An example of someone that understands their market and how to incentivise would be that of a beggar that had several bowls in front of him, each labelled with a different religion while holding a sign asking, "Which religion cares the most about the homeless?"
What is great about this example is that instead of focusing on what he wants, he concentrates on what his audience wants.
What does your audience want? How can you use that to tap into your security initiatives?
4. Look for solutions in different places
Sometimes, solutions that are needed exist in places we would not normally think of looking.
British inventor Trevor Graham Baylis CBE invented the wind-up radio. But what was the driver behind this?
One would assume that perhaps the invention was driven by clean energy, or by radio broadcasters. But neither of these were the cause. Instead, AIDS was the driver. This invention was driven by the need to combat the spread of AIDS in Africa.
In looking for ways to stem the spread of AIDS in Africa, people needed to be educated on the dangers, the causes of spread, and preventative measures. Much of the population lived in remote villages and were illiterate so could not read informational leaflets. Electricity was scare, and television was non-existent.

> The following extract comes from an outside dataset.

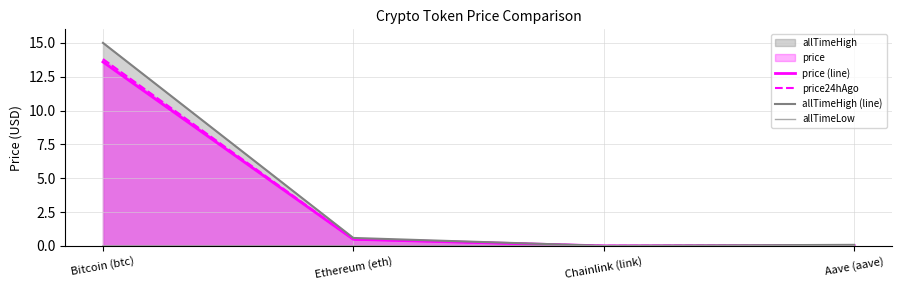

Rank the series at Bitcoin (btc) from lowest to highest value.

allTimeLow, price (line), price24hAgo, allTimeHigh (line)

To meet this need, the wind-up radio was invented and distributed, where locals could listen to the radio without the need for electricity or batteries; and through this medium AIDS awareness information could be delivered.
CISOs looking for their newest security strategy may be well-served by diversifying their sources of knowledge and approaches. Much can be learnt about security from outside of the industry.

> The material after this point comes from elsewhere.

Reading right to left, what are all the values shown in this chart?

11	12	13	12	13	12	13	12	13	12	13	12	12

How many non-security conferences have you attended?
5. Make it “Instagrammable”
To be successful, security needs to be accessible to the masses. Employees are often aware of security issues that are prevalent in the media, but aren't often aware of procedures internally.

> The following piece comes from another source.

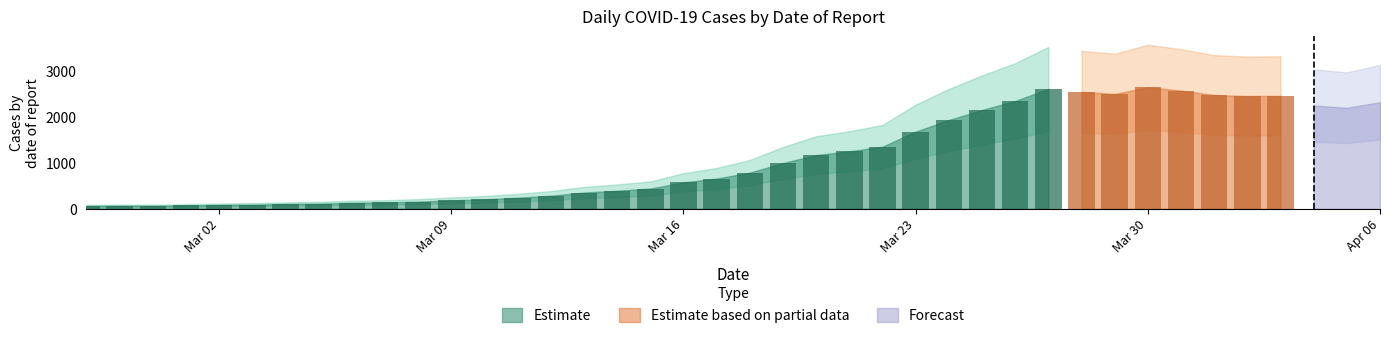

What is the smallest value displayed?

61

It's a good idea for a CISO to ask at least three questions of employees in the workplace periodically:
- What function does the IT / Information security team perform?
- Do you know where you can find a copy of the security policy, or what it states?
- Do you know how to get in touch with the security team?
The answers may be surprising, or even disheartening. It's often not down to the fact that the role of security isn't explained, it's that amongst all the other messages employees receive, it ends up being another message that is ignored.
A good approach is to try and stop selling security and to market it instead.
Recently a Brooklyn ice cream brand increased sales by 50% after it redesigned its packaging. In doing so, it made its product 'instagrammable' in that customers wanted to buy the product, simply to take photos of it and share on social media.
What are you doing to make security more instagrammable?
When it comes to securing the data and resources of an enterprise, CISOs and by extension, the security team have visibility and exposure that they previously didn't have. But just because top management sees value in security, or have been scared into action by external incidents, doesn’t mean they’re capable to lead the way. The real change will be driven by the security teams, and for that, they will need to evolve into far more than security experts. They’ll need to “think outside the box” to effectively communicate with less-technical executives.